→ Itens fornecidos:
------------------------------------------------------------

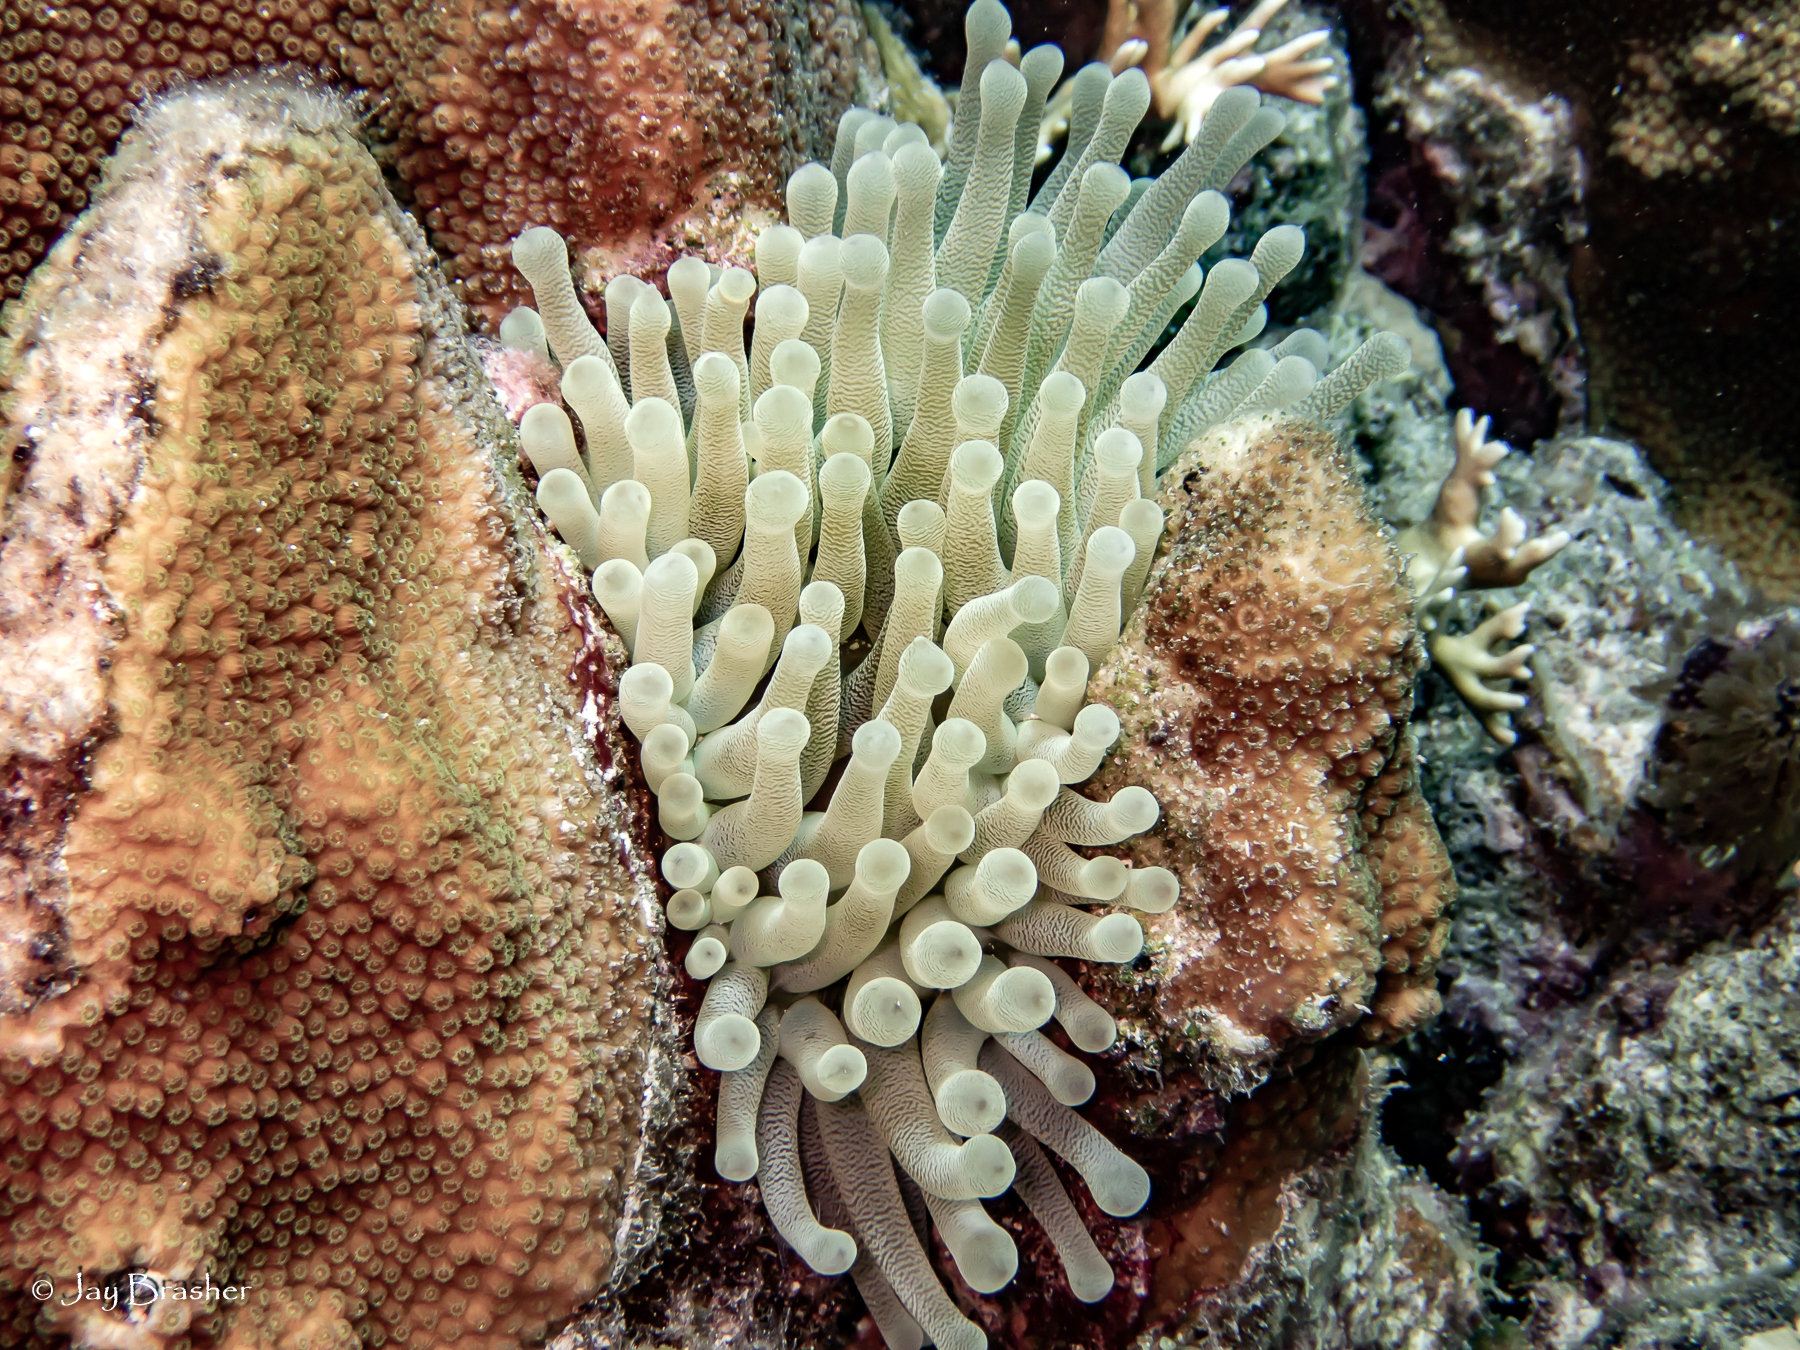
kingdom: Animalia
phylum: Cnidaria
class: Anthozoa
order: Actiniaria
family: Actiniidae
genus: Condylactis
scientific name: Condylactis gigantea
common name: Giant caribbean anemone
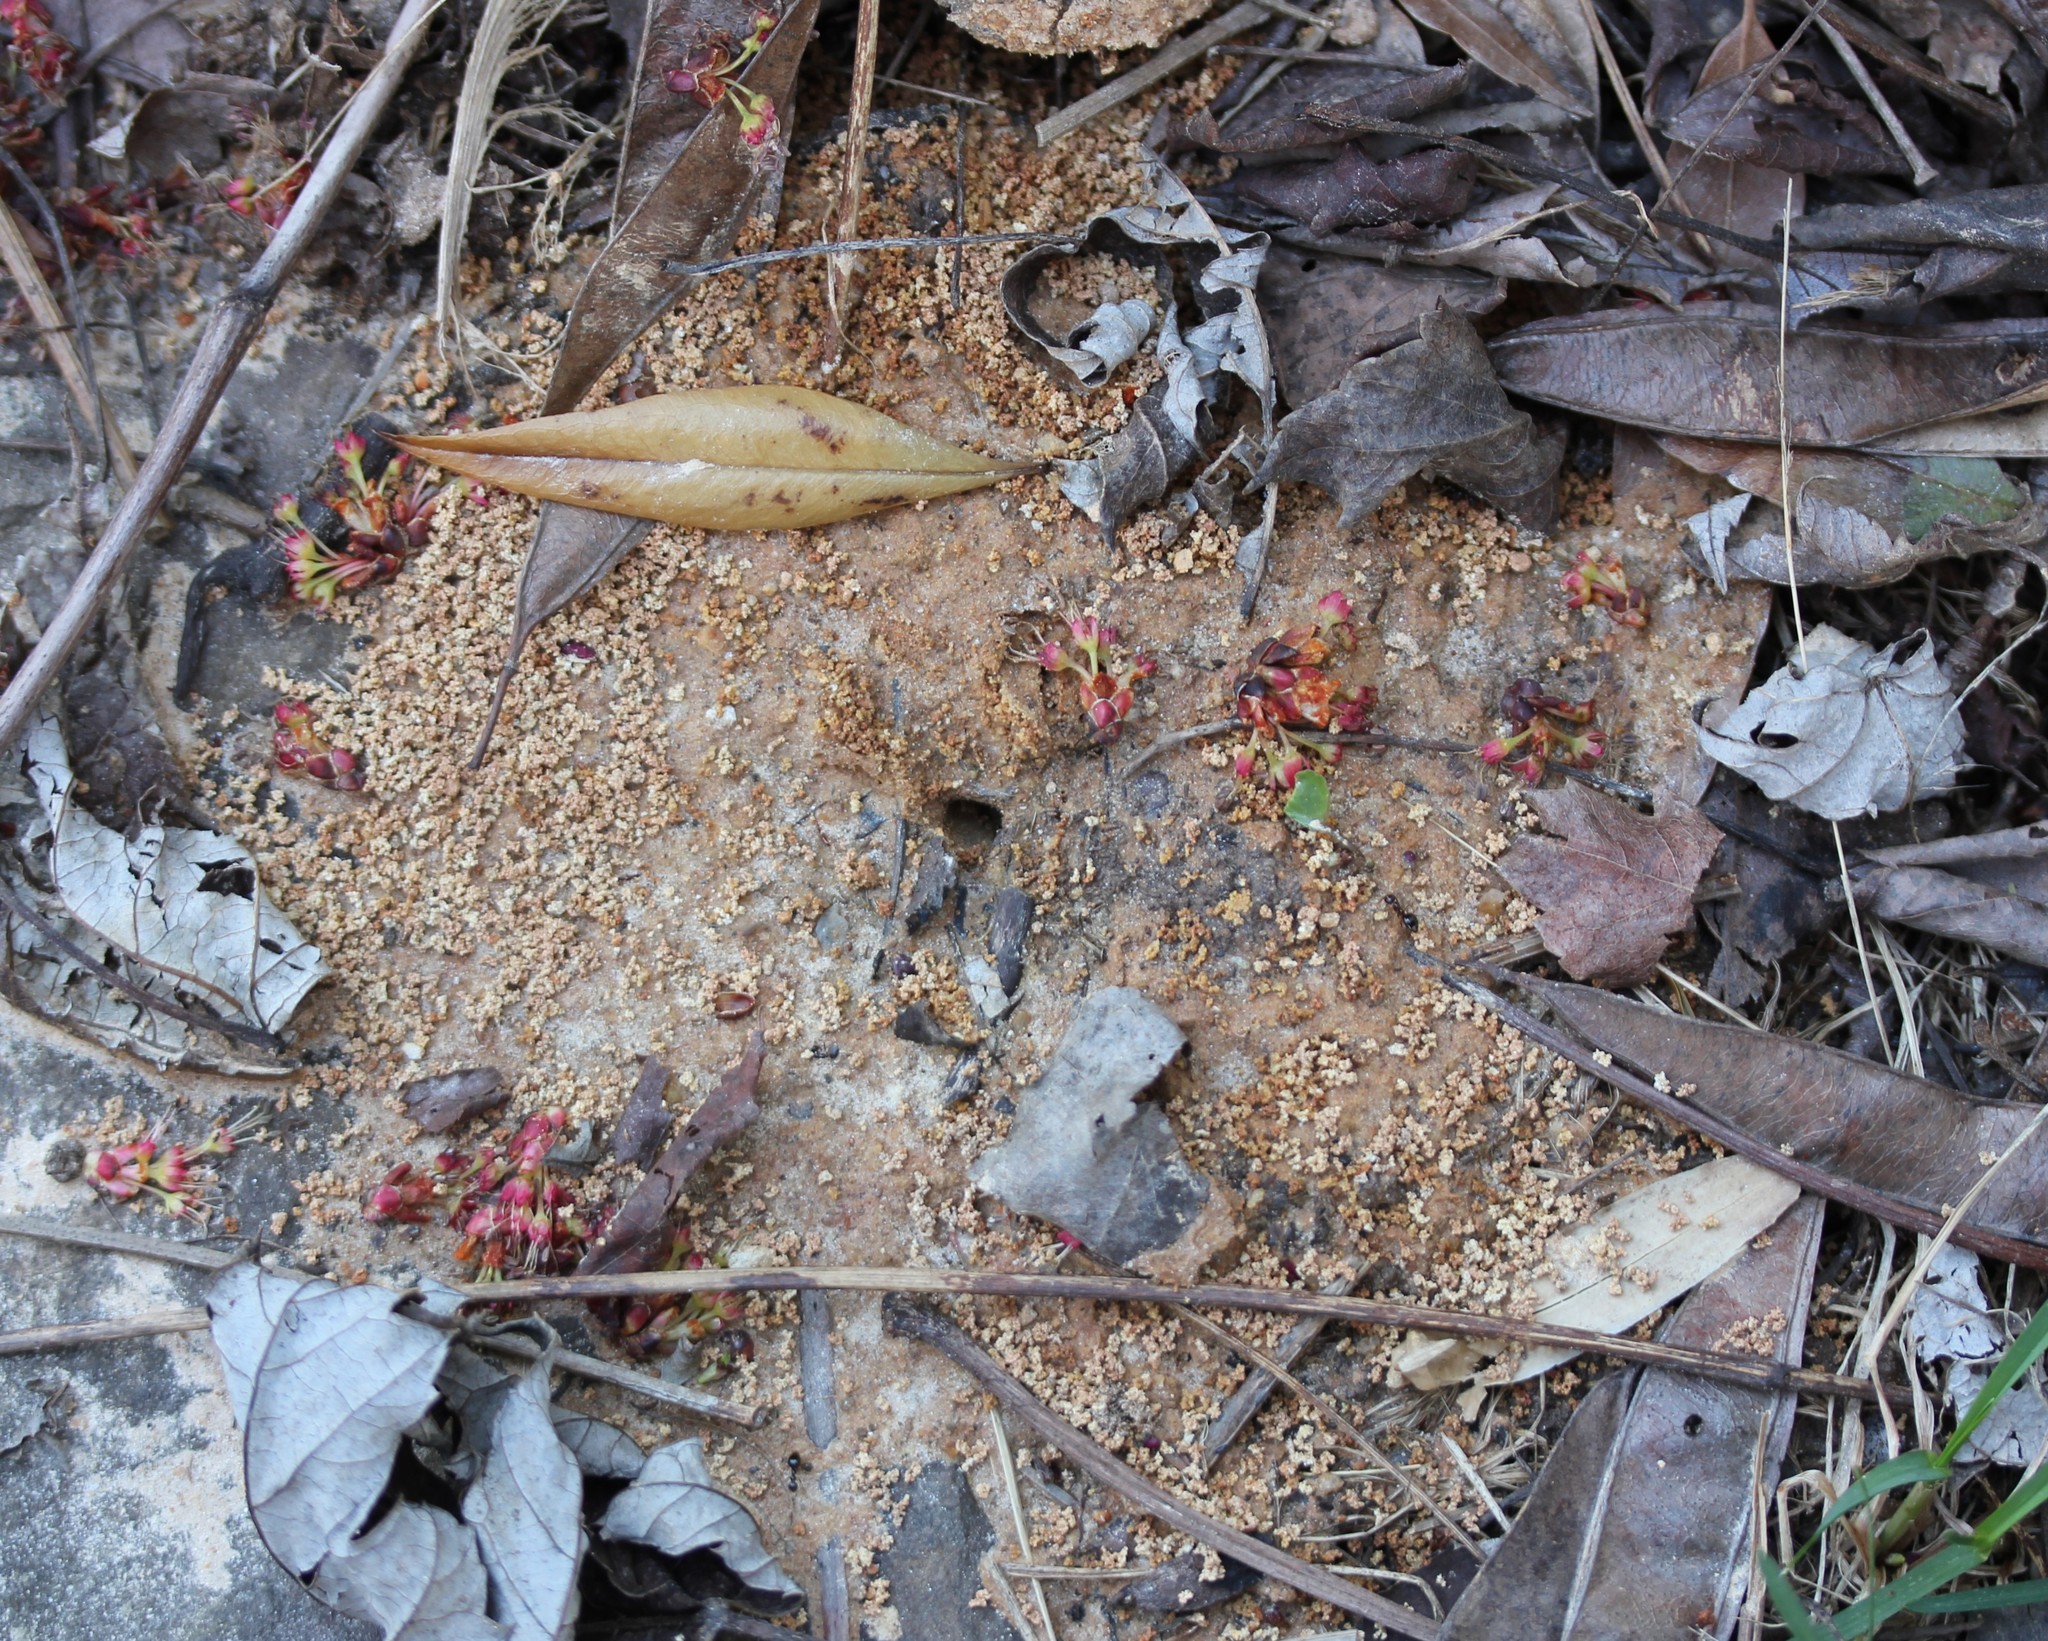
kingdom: Animalia
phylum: Arthropoda
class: Insecta
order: Hymenoptera
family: Formicidae
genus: Prenolepis
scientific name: Prenolepis imparis
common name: Small honey ant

------------------------------------------------------------

Localize, nos itens acima, cada linha em que aparece a palavra "name" e copie essas linhas.

scientific name: Condylactis gigantea
common name: Giant caribbean anemone
scientific name: Prenolepis imparis
common name: Small honey ant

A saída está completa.